For Muxtape, at least, Goldman said, the service's best hope for staying around awhile is that it can fall under the DMCA's safe harbor provisions. But he said he doubts that its creators haven't taken the required steps to qualify for that protection.

That is most evident, he suggested, because Muxtape hadn't registered on the Copyright Office's site.

For Mixwit, on the other hand, the best defense is that it isn't hosting users' uploaded music and that it has, as Goldman put it, "a more fulsome user agreement."

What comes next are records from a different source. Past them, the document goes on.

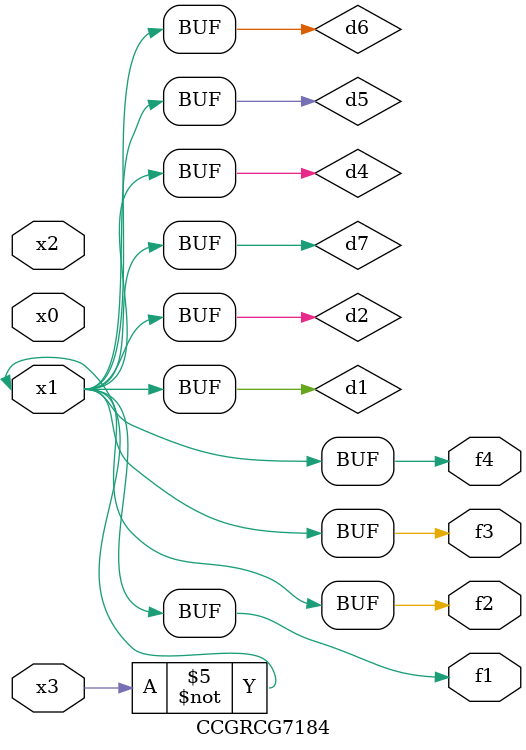
<source format=v>
module CCGRCG7184(
	input x0, x1, x2, x3,
	output f1, f2, f3, f4
);

	wire d1, d2, d3, d4, d5, d6, d7;

	not (d1, x3);
	buf (d2, x1);
	xnor (d3, d1, d2);
	nor (d4, d1);
	buf (d5, d1, d2);
	buf (d6, d4, d5);
	nand (d7, d4);
	assign f1 = d6;
	assign f2 = d7;
	assign f3 = d6;
	assign f4 = d6;
endmodule

</source>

Which is to say that Mixwit's terms of service are much more standard and have obviously been reviewed by a lawyer, while Muxtape's--which Goldman guessed hasn't been looked at by an attorney--is nothing more than this: "Muxtape is a service for creating mixtapes. Users may not upload multiple songs from the same album or artist, or songs they do not have permission to let Muxtape use. Individual users may not create multiple muxtapes. Accounts not meeting these restrictions are subject to termination without notice. Muxtape will never reveal your e-mail address to a third party. Muxtape is alive."

What seems funny about the two sites is that each presents some obvious problems and has some obvious protections.

For Muxtape, the problem is that it is hosting users' music. Its protection is that it is a rudimentary site with no obvious plans for trying to make money.

For Mixwit, the possible protection is that it is offering no more than an aggregation of links to content hosted elsewhere. Its problem could be that it is a much more polished site that seems geared toward building a business.

"Posting the songs themselves online is problematic," said Mark Lemley, a professor at Stanford Law School, "but putting up a list of your favorite mixes is surely not. A mix plus a link is an intermediate case, but shouldn't itself be illegal."

So what now?

There's no way to tell just yet. Much will depend on how or when the RIAA comes across the two sites, or others like them--and on how that organization interprets what it sees, when and if it does. For now, users will be able to enjoy creating the mix tapes and sharing them with friends. But don't be surprised if one day you try to use them and one or the other is gone.